Ces procédés reposent pour l’essentiel sur une étape de concentration par évaporation. « La principale tendance de ces dernières années et qui s’intensifie actuellement est aussi l’utilisation de chaleur dans le process de traitement des lixiviats car les sites sont encouragés financièrement à la valorisation du biogaz et de la chaleur des moteurs de cogénération le cas échéant », complète-t-on chez Ovive.
Face à ce contexte, l’entreprise développe des dispositifs de valorisation du biogaz par séchage des boues, prétraitement des lixiviats, évaporation d’une partie du rejet ou par évapoconcentration du concentrât d’osmose inverse ou de nanofiltration.
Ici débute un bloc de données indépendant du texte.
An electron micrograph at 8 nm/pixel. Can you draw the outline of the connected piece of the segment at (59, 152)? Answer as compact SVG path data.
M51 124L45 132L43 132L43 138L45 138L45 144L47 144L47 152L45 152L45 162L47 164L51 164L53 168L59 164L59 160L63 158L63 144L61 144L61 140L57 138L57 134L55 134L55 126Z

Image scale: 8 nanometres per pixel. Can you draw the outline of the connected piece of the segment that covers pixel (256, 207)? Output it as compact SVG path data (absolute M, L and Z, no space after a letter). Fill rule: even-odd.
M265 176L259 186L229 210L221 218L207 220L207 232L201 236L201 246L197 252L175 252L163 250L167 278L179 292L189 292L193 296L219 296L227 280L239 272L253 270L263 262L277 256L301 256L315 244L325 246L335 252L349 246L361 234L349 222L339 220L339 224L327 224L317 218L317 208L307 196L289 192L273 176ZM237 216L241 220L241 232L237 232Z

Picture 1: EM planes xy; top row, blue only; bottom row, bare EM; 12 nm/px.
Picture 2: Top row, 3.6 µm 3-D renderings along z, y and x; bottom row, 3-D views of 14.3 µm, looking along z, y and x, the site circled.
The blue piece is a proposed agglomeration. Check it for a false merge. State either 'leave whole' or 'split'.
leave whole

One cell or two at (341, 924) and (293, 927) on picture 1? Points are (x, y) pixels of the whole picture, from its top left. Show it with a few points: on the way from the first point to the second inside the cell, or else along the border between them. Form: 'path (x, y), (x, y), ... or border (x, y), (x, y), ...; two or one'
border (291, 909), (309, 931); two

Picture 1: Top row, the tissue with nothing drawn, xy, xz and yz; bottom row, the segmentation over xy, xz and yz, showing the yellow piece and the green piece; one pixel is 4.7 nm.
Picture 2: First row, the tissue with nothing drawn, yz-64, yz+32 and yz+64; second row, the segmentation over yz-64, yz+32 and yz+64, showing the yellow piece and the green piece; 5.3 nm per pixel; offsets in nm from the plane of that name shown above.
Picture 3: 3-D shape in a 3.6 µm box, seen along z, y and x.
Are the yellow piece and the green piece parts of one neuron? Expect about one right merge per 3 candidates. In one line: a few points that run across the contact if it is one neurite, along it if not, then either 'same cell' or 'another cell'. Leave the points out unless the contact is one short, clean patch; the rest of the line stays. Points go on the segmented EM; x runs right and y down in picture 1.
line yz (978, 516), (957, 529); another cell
KMU Loft propose lui ses évapoconcentrateurs des séries Prowadest®/1 Destimat® LE.
Le principe de fonctionnement, sans chauffage externe (eau chaude, vapeur, ou encore résistance électrique) ni pompe en contact avec l´effluent, repose sur une combinaison d’échangeurs thermiques spécifiques non sensibles à l´encrassement et d´un séparateur cyclonique qui évite de faire appel à certains produits chimiques. « Un de nos modèles concentre actuellement les lixiviats sur une usine de méthanisation de Brametot en collaboration avec Ovive, qui a pour but de revaloriser les ordures ménagères et de diminuer de 50 % leur enfouissement », illustre Jean-Lin Laurouaa, Directeur Ventes et Etudes chez KMU Loft France.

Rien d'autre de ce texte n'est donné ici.